▸ Activity: Find all lines below containing the string "center" and return them.

-- Provided data follows --

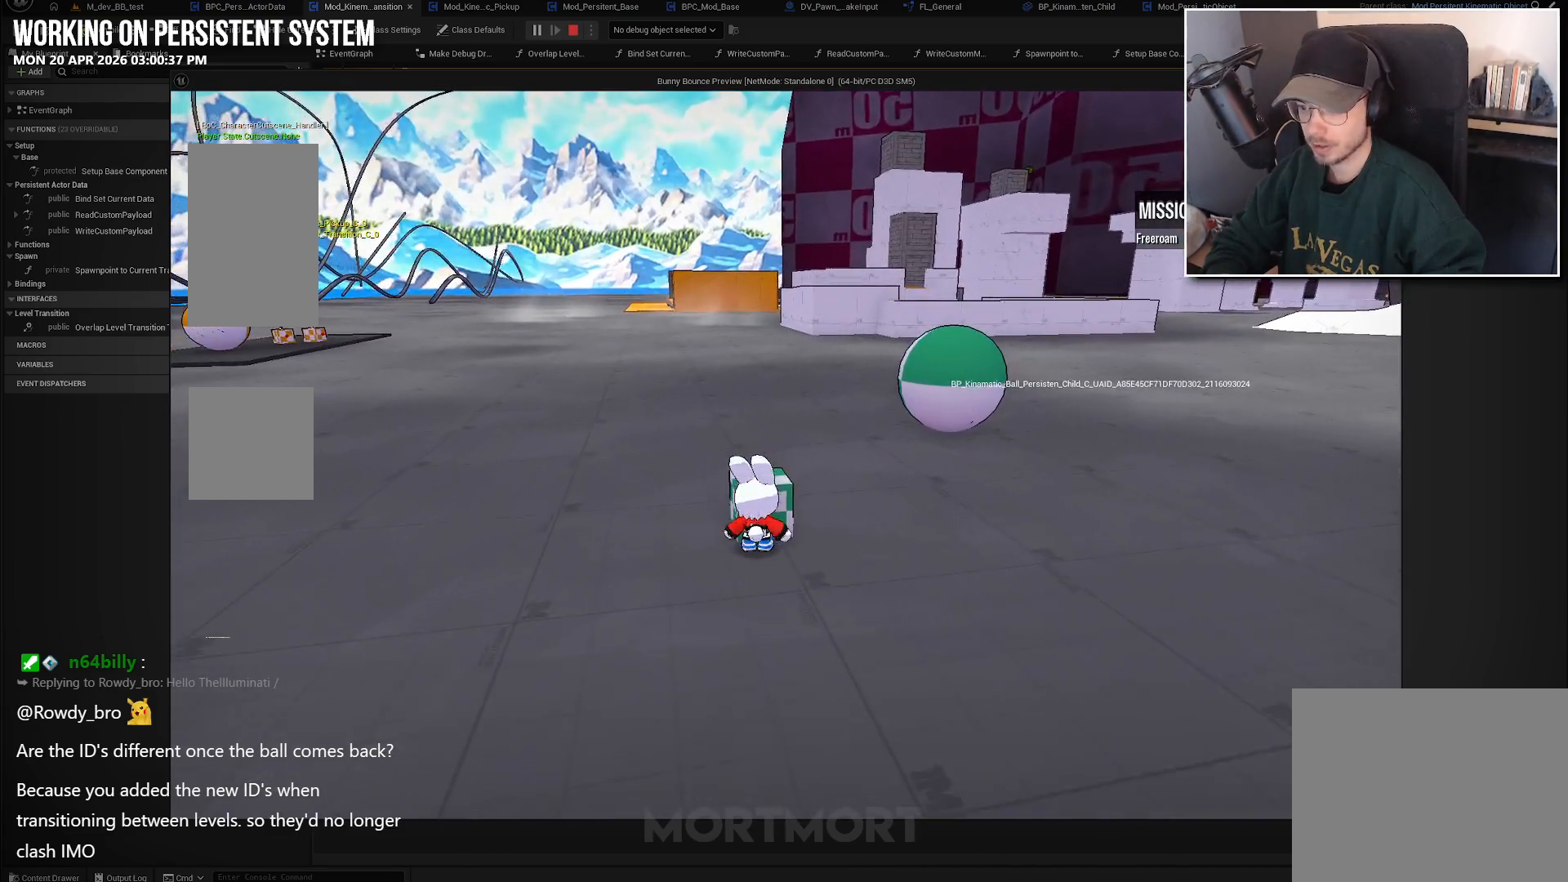
{"buttons": [], "left_stick": "center", "right_stick": "center", "events": [[83, "Y", "up"], [250, "left_stick", "up"], [350, "X", "down"], [433, "left_stick", "center"], [467, "X", "up"]]}
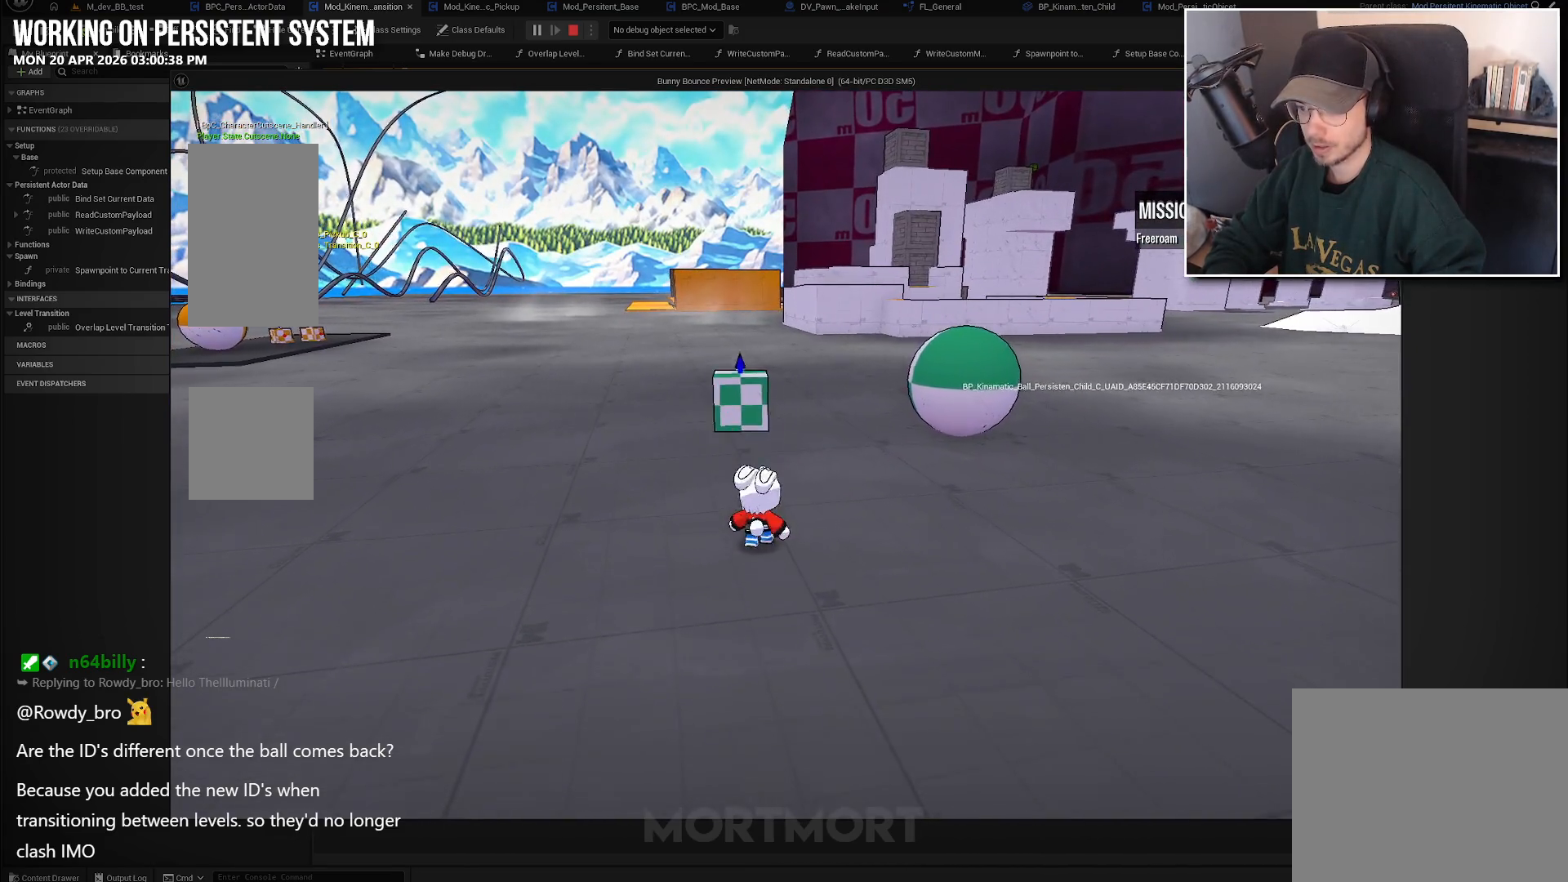
{"buttons": [], "left_stick": "right", "right_stick": "center", "events": [[167, "left_stick", "right"]]}
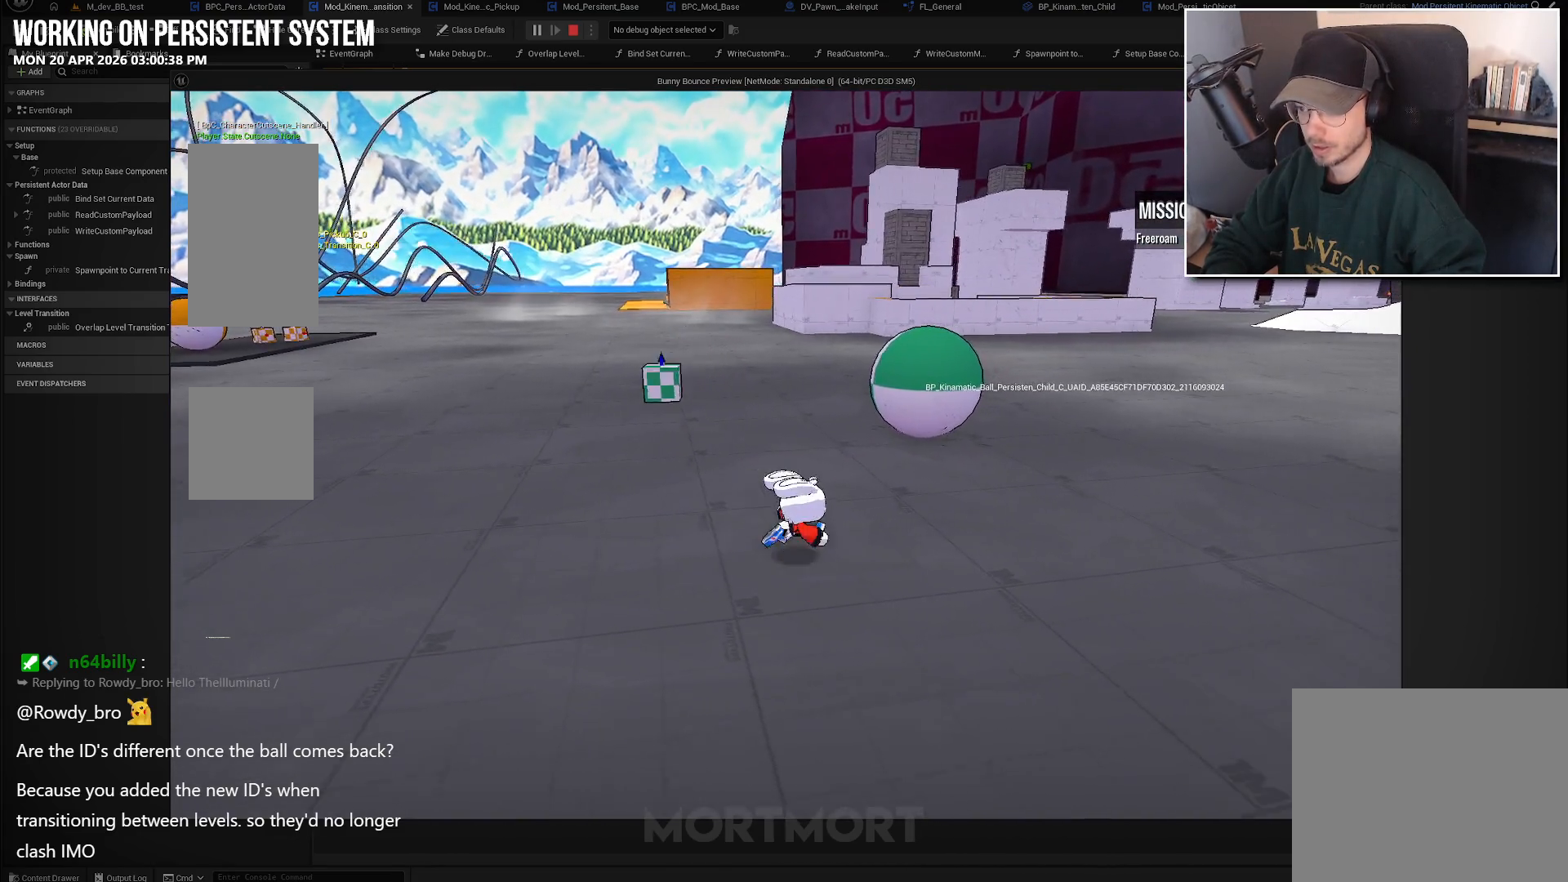
{"buttons": [], "left_stick": "right", "right_stick": "left", "events": [[33, "right_stick", "left"]]}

-- Provided data concluded --

▸ Task response:
{"buttons": [], "left_stick": "center", "right_stick": "center", "events": [[83, "Y", "up"], [250, "left_stick", "up"], [350, "X", "down"], [433, "left_stick", "center"], [467, "X", "up"]]}
{"buttons": [], "left_stick": "right", "right_stick": "center", "events": [[167, "left_stick", "right"]]}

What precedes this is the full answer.